Items stored from a collection
● ● ● ● ●

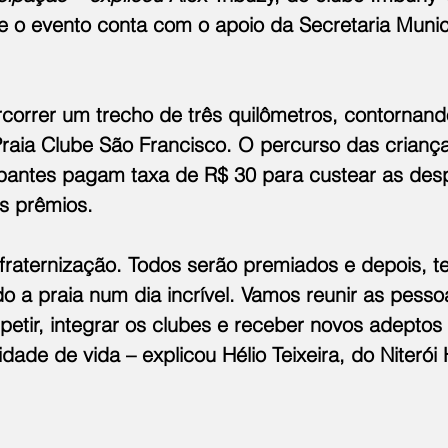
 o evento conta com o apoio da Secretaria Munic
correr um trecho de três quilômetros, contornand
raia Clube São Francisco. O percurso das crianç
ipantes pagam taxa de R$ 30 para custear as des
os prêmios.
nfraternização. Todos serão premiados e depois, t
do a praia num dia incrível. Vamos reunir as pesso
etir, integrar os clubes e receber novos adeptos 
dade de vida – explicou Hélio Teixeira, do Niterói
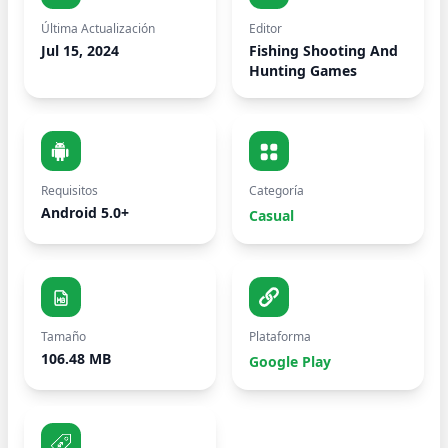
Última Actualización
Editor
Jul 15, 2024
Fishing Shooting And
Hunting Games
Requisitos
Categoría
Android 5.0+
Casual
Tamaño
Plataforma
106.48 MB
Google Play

● ● ● ● ●

◆ REQUIRED WORK
Convert every line of text in the material above into a single numbered list, leaving out any blank lines. Omit the pictures from your answer.

◆ REPLY TO THE TASK
1.  o evento conta com o apoio da Secretaria Munic
2. correr um trecho de três quilômetros, contornand
3. raia Clube São Francisco. O percurso das crianç
4. ipantes pagam taxa de R$ 30 para custear as des
5. os prêmios.
6. nfraternização. Todos serão premiados e depois, t
7. do a praia num dia incrível. Vamos reunir as pesso
8. etir, integrar os clubes e receber novos adeptos 
9. dade de vida – explicou Hélio Teixeira, do Niterói
10. Última Actualización
11. Editor
12. Jul 15, 2024
13. Fishing Shooting And
14. Hunting Games
15. Requisitos
16. Categoría
17. Android 5.0+
18. Casual
19. Tamaño
20. Plataforma
21. 106.48 MB
22. Google Play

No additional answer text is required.